If you didn't know, I actually made a blog covering that train wreck a few years ago- and the scars still haunt the edges of my psyche, pulling me under at my weakest and secreting away wisps of myself that I will never get back. It was a city builder, but somehow even lazier than your typical archetypal city builder that is cobbled together using an online blueprint I once tracked down for a blog on the matter. It featured lore inconsistencies out the ass, such as featuring a Weirwood Tree in the Red Keep and offered a string of utterly coma-induced 'tactical missions' which auto-battelled for you whilst you spent time uninstalling it. The 'game' was a pathetic time-hungry grift of a 'product' that sullied the brand's name to even exist. And it's what most people think of when they hear the words 'Game of Thrones' and 'Video game'. Which is just tragic.
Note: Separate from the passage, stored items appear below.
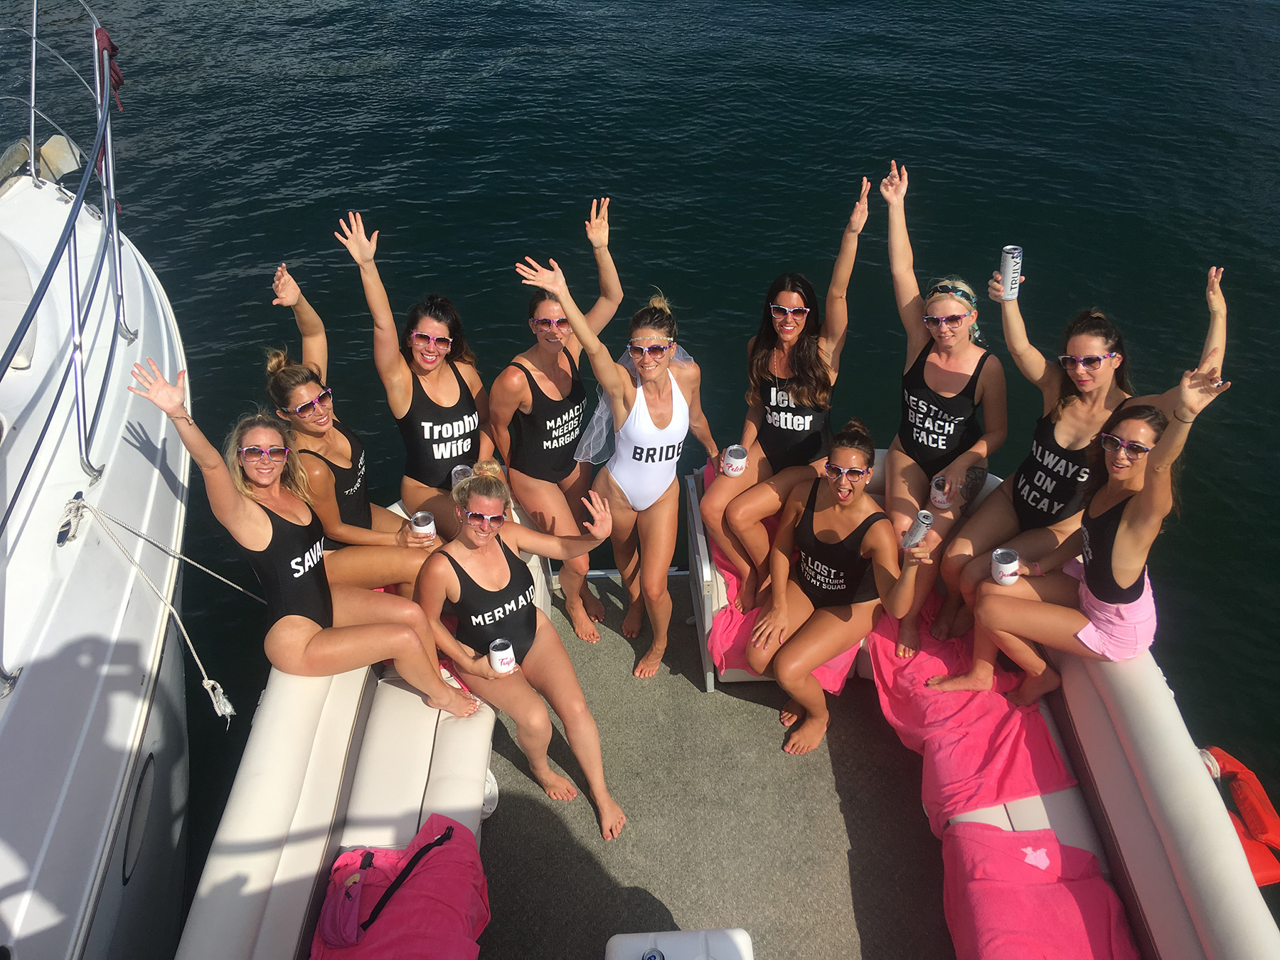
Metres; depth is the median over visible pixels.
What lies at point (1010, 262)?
can
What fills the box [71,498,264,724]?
mooring rope
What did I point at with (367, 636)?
woman
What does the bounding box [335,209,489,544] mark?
woman
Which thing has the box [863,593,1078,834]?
pink towel
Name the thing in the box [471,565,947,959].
boat deck
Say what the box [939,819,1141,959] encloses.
pink towel
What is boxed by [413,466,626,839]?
woman
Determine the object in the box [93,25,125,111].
rope
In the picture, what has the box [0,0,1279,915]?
water
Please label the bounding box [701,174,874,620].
woman
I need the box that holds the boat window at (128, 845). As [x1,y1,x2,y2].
[122,750,155,882]
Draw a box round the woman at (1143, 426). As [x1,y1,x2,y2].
[930,357,1236,705]
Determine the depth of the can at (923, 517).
4.01 m
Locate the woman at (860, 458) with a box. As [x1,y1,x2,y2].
[753,423,927,756]
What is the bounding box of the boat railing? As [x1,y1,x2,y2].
[0,2,142,667]
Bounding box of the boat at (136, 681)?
[0,0,196,959]
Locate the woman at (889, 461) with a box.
[873,162,1009,664]
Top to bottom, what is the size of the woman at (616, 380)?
1.861 m
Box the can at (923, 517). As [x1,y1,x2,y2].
[900,509,934,552]
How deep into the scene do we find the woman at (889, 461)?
4.47 m
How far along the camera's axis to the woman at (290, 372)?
4.41 m
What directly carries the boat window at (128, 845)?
in the boat at (136, 681)
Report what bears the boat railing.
on the boat at (136, 681)
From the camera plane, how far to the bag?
3.46 m
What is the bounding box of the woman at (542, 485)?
[489,197,624,645]
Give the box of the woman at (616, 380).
[512,245,721,685]
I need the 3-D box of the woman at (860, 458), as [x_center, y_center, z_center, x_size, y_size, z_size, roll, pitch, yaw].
[0.835,0.429,4.442,0.625,1.201,0.821,-1,36,-1]
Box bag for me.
[318,855,372,947]
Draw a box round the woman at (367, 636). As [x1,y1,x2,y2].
[123,355,479,726]
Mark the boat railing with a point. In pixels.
(33, 160)
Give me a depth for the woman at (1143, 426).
3.81 m
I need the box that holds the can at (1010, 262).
[998,245,1023,299]
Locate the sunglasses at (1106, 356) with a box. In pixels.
[1058,350,1118,370]
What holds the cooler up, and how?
on the boat deck at (520, 778)
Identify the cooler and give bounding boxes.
[604,928,754,959]
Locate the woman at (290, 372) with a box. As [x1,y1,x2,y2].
[261,249,450,587]
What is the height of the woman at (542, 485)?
1.481 m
Especially given that Game of Thrones Beyond the Wall came out shortly after the series wrapped and whilst it wasn't exactly what I would call a great game, it certainly packed a lot more quality in it's systems than 'Winter is Coming' could muster. Slapped together by the same team who put together Fallout Shelter, and who later put together a Westworld clone of Fallout Shelter that Bethesda sued, Behaviour Interactive put out a basic hero collector that kills time as good as anything else out there. I mean, does it capture the incredibly rich and engrossing heart of Game of Thrones which made that franchise special? No. But then, as we've established, it seems that absolutely no game does! It could have been a fine enough addendum to the franchise to keep the spirit of the series alive. And I suppose it was all the way up until House of the Dragon swooped onto the scene making such space fillers redundant. It shuttered last year.
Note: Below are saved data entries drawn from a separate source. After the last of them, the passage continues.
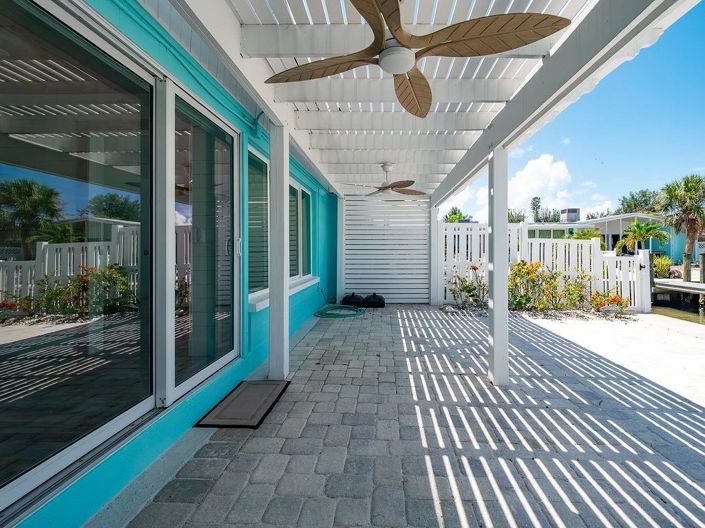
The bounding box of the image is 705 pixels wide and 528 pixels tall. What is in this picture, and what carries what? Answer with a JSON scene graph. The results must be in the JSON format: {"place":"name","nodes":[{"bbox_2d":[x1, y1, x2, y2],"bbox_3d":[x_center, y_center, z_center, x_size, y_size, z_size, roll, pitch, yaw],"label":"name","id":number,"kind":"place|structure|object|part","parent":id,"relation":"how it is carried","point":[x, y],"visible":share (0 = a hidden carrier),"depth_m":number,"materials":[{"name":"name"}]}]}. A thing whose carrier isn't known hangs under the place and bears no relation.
{"place":"outdoors","nodes":[
{"label":"outdoors","id":0,"kind":"place"},
{"bbox_2d":[0,0,341,527],"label":"house wall","id":1,"kind":"structure","parent":0,"point":[114,478],"depth_m":2.35,"materials":[{"name":"paint"}]},
{"bbox_2d":[0,0,156,519],"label":"sliding glass door","id":2,"kind":"structure","parent":1,"relation":"in","point":[2,219],"depth_m":1.59,"materials":[{"name":"glass"}]},
{"bbox_2d":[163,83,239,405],"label":"sliding glass door","id":3,"kind":"structure","parent":1,"relation":"in","point":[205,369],"depth_m":2.55,"materials":[{"name":"clear glass"}]},
{"bbox_2d":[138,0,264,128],"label":"conduit","id":4,"kind":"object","parent":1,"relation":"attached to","point":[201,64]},
{"bbox_2d":[246,145,268,307],"bbox_3d":[-1.187,-0.350,3.750,0.148,1.742,1.149,0,0,3],"label":"window","id":5,"kind":"structure","parent":1,"relation":"in","point":[250,206],"depth_m":3.83,"materials":[{"name":"glass"}]},
{"bbox_2d":[246,275,318,312],"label":"window sill","id":6,"kind":"structure","parent":1,"relation":"attached to","point":[264,305],"materials":[{"name":"white paint"}]},
{"bbox_2d":[289,178,312,281],"bbox_3d":[-1.108,-0.445,5.692,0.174,1.760,1.886,0,0,3],"label":"window","id":7,"kind":"structure","parent":1,"relation":"in","point":[307,195],"depth_m":5.84,"materials":[{"name":"glass"}]},
{"bbox_2d":[112,304,704,527],"label":"paved patio","id":8,"kind":"structure","parent":0,"point":[682,425],"materials":[{"name":"grey brick"}]},
{"bbox_2d":[195,379,288,427],"bbox_3d":[-0.946,1.175,2.784,0.495,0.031,0.812,0,0,3],"label":"doormat","id":9,"kind":"object","parent":8,"relation":"on","point":[269,394],"visible":0.97,"depth_m":2.66,"materials":[{"name":"rubber"}]},
{"bbox_2d":[268,121,289,380],"bbox_3d":[-0.836,-0.075,3.342,0.210,2.440,0.216,0,0,3],"label":"white post","id":10,"kind":"object","parent":8,"relation":"on","point":[272,309],"visible":0.97,"depth_m":3.27,"materials":[{"name":"white paint"}]},
{"bbox_2d":[314,304,364,318],"bbox_3d":[-0.502,1.080,7.068,1.057,0.159,1.228,0,0,3],"label":"garden hose","id":11,"kind":"object","parent":8,"relation":"on","point":[352,309],"visible":0.97,"depth_m":6.89,"materials":[{"name":"green rubber"}]},
{"bbox_2d":[341,293,363,306],"bbox_3d":[-0.232,0.974,8.025,0.611,0.336,0.520,0,0,3],"label":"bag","id":12,"kind":"object","parent":8,"relation":"on","point":[346,298],"visible":0.91,"depth_m":7.82,"materials":[{"name":"black plastic"}]},
{"bbox_2d":[361,293,384,307],"bbox_3d":[0.238,0.970,7.935,0.605,0.340,0.537,0,0,3],"label":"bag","id":13,"kind":"object","parent":8,"relation":"on","point":[367,298],"visible":0.96,"depth_m":7.73,"materials":[{"name":"black plastic"}]},
{"bbox_2d":[342,194,430,303],"bbox_3d":[0.579,-0.264,8.428,2.310,2.712,0.123,0,0,3],"label":"privacy screen","id":14,"kind":"object","parent":8,"relation":"on","point":[346,212],"visible":0.91,"depth_m":8.38,"materials":[{"name":"white wood"}]},
{"bbox_2d":[429,203,440,305],"bbox_3d":[1.701,-0.079,8.085,0.225,2.332,0.214,0,0,3],"label":"white post","id":15,"kind":"object","parent":8,"relation":"on","point":[434,225],"visible":0.73,"depth_m":8.00,"materials":[{"name":"white"}]},
{"bbox_2d":[487,145,508,385],"bbox_3d":[1.324,0.082,3.321,0.201,2.175,0.219,0,0,3],"label":"white post","id":16,"kind":"object","parent":8,"relation":"on","point":[494,306],"visible":0.98,"depth_m":3.26,"materials":[{"name":"white"}]},
{"bbox_2d":[176,0,653,195],"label":"pergola roof","id":17,"kind":"structure","parent":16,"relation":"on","point":[461,142],"depth_m":2.98,"materials":[{"name":"white wood"}]},
{"bbox_2d":[348,162,423,196],"bbox_3d":[0.399,-1.329,5.724,1.232,0.535,1.251,0,0,30],"label":"ceiling fan","id":18,"kind":"object","parent":17,"relation":"hanging from","point":[393,184],"visible":0.98,"depth_m":5.64,"materials":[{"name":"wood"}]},
{"bbox_2d":[262,0,571,115],"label":"ceiling fan","id":19,"kind":"object","parent":17,"relation":"hanging from","point":[396,9],"visible":0.99,"depth_m":1.67,"materials":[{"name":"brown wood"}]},
{"label":"blade","id":20,"kind":"part","parent":19,"relation":"part of","materials":[{"name":"brown wood"}]},
{"label":"fan blade","id":21,"kind":"part","parent":19,"relation":"part of","materials":[{"name":"brown wood"}]},
{"label":"fan blade","id":22,"kind":"part","parent":19,"relation":"part of","materials":[{"name":"brown wood"}]},
{"bbox_2d":[439,221,652,313],"bbox_3d":[4.030,0.156,7.978,4.256,1.964,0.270,0,0,3],"label":"white fence","id":23,"kind":"object","parent":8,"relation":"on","point":[523,229],"visible":0.57,"depth_m":7.95,"materials":[{"name":"white"}]},
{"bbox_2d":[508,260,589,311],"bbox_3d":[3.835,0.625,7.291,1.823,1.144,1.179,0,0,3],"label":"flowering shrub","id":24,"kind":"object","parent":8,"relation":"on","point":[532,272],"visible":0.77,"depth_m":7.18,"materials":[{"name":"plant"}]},
{"bbox_2d":[441,152,598,219],"label":"cloud","id":25,"kind":"structure","parent":0,"point":[549,160],"materials":[{"name":"white"}]},
{"bbox_2d":[444,1,704,224],"label":"sky","id":26,"kind":"structure","parent":0,"point":[695,122],"materials":[{"name":"blue"}]},
{"bbox_2d":[521,211,683,260],"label":"neighboring house","id":27,"kind":"structure","parent":0,"point":[613,229],"depth_m":23.75,"materials":[{"name":"paint"}]},
{"bbox_2d":[560,208,579,222],"bbox_3d":[16.551,-3.169,27.176,1.136,1.511,1.286,0,0,3],"label":"rooftop unit","id":28,"kind":"object","parent":27,"relation":"on","point":[569,210],"visible":0.89,"depth_m":26.71,"materials":[{"name":"grey metal"}]},
{"bbox_2d":[652,298,704,324],"label":"water","id":29,"kind":"structure","parent":0,"point":[698,314],"materials":[{"name":"liquid"}]},
{"bbox_2d":[654,278,704,298],"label":"dock","id":30,"kind":"object","parent":29,"relation":"on","point":[695,286],"visible":0.79,"depth_m":11.82,"materials":[{"name":"wood"}]},
{"bbox_2d":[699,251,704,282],"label":"piling","id":31,"kind":"object","parent":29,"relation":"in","point":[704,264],"visible":0.91,"depth_m":12.36,"materials":[{"name":"wood"}]},
{"label":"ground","id":32,"kind":"structure","parent":0},
{"bbox_2d":[441,206,471,222],"bbox_3d":[7.292,-1.417,26.016,3.434,5.184,3.438,0,0,-41],"label":"tree","id":33,"kind":"object","parent":32,"relation":"on","point":[460,215],"visible":0.38,"depth_m":25.38,"materials":[{"name":"green plant"}]},
{"bbox_2d":[448,265,486,307],"bbox_3d":[2.435,0.653,7.613,1.071,0.988,0.951,0,0,3],"label":"flowering shrub","id":34,"kind":"object","parent":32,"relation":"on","point":[466,287],"visible":0.8,"depth_m":7.58,"materials":[{"name":"plant"}]},
{"bbox_2d":[507,208,526,222],"bbox_3d":[13.971,-1.987,31.929,3.601,5.401,3.583,0,0,-40],"label":"tree","id":35,"kind":"object","parent":32,"relation":"on","point":[511,221],"visible":0.44,"depth_m":31.18,"materials":[{"name":"green plant"}]},
{"bbox_2d":[530,196,541,221],"bbox_3d":[19.393,-2.985,37.973,1.832,7.701,1.916,0,0,27],"label":"tree","id":36,"kind":"object","parent":32,"relation":"on","point":[536,204],"visible":0.55,"depth_m":37.68,"materials":[{"name":"green plant"}]},
{"bbox_2d":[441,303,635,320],"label":"gravel bed","id":37,"kind":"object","parent":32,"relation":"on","point":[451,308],"visible":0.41,"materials":[{"name":"grey gravel"}]},
{"bbox_2d":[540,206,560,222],"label":"tree","id":38,"kind":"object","parent":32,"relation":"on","point":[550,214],"visible":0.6,"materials":[{"name":"green plant"}]},
{"bbox_2d":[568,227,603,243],"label":"shrub","id":39,"kind":"object","parent":32,"relation":"on","point":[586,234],"visible":0.42,"depth_m":18.73,"materials":[{"name":"green plant"}]},
{"bbox_2d":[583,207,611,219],"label":"tree","id":40,"kind":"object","parent":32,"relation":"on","point":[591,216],"visible":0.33,"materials":[{"name":"green plant"}]},
{"bbox_2d":[589,289,628,312],"bbox_3d":[5.210,0.941,7.204,0.846,0.517,0.761,0,0,3],"label":"flowering shrub","id":41,"kind":"object","parent":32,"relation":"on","point":[619,300],"visible":0.78,"depth_m":7.15,"materials":[{"name":"plant"}]},
{"bbox_2d":[616,188,660,214],"bbox_3d":[28.616,-2.970,34.480,5.575,7.711,5.686,0,0,-39],"label":"tree","id":42,"kind":"object","parent":32,"relation":"on","point":[628,206],"visible":0.5,"depth_m":33.54,"materials":[{"name":"green plant"}]},
{"bbox_2d":[614,220,666,254],"bbox_3d":[14.064,-0.374,17.215,2.256,2.970,2.207,0,0,-43],"label":"palm tree","id":43,"kind":"object","parent":32,"relation":"on","point":[640,231],"visible":0.87,"depth_m":17.02,"materials":[{"name":"green plant"}]},
{"bbox_2d":[651,255,672,277],"bbox_3d":[13.631,0.467,15.601,1.254,1.229,1.270,0,0,3],"label":"shrub","id":44,"kind":"object","parent":32,"relation":"on","point":[661,265],"visible":0.68,"depth_m":15.35,"materials":[{"name":"green plant"}]},
{"bbox_2d":[656,173,704,280],"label":"palm tree","id":45,"kind":"object","parent":32,"relation":"on","point":[685,182],"visible":0.96,"depth_m":16.79,"materials":[{"name":"plant"}]}
]}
Of all the attempts across the years it feels like no one really has given their all behind turning this franchise into a worthwhile interactive endeavour worth sticking your hat on. And I'm not generalising asking for an Open World RPG the style of which we typically ask for out of franchises like these, in fact I seriously question what an Open World RPG could even bring to a franchise like this aside from shirking down the scope of the world in order to 'fit' the constraints of a game world. I don't need another Skyrim with a Game of Thrones reskin. But maybe there's a solid prequel narrative that could be told in a Witcher 2 style focused action adventure, or maybe even a CRPG style RPG! We need something that evokes the elements of the franchise that make Game of Thrones a grounded fantasy story unlike any other.

But I suppose that moment is gone to the wind, isn't it? Despite the success of House of the Dragon, there is nowhere near the same level of goodwill afforded to this franchise to attract the sort of the investor hubbub needed to fund a game of that kind of necessary scale. And in the times when that would have really worked, HBO instead put all their eggs into the show's basket only to watch helplessly as their golden child showrunner punted that basket into a river and shot all of the eggs. In situations like these it falls to the fans to keep the show's spirit alive- and I may just have a contender for a fan project that does just that in an upcoming blog.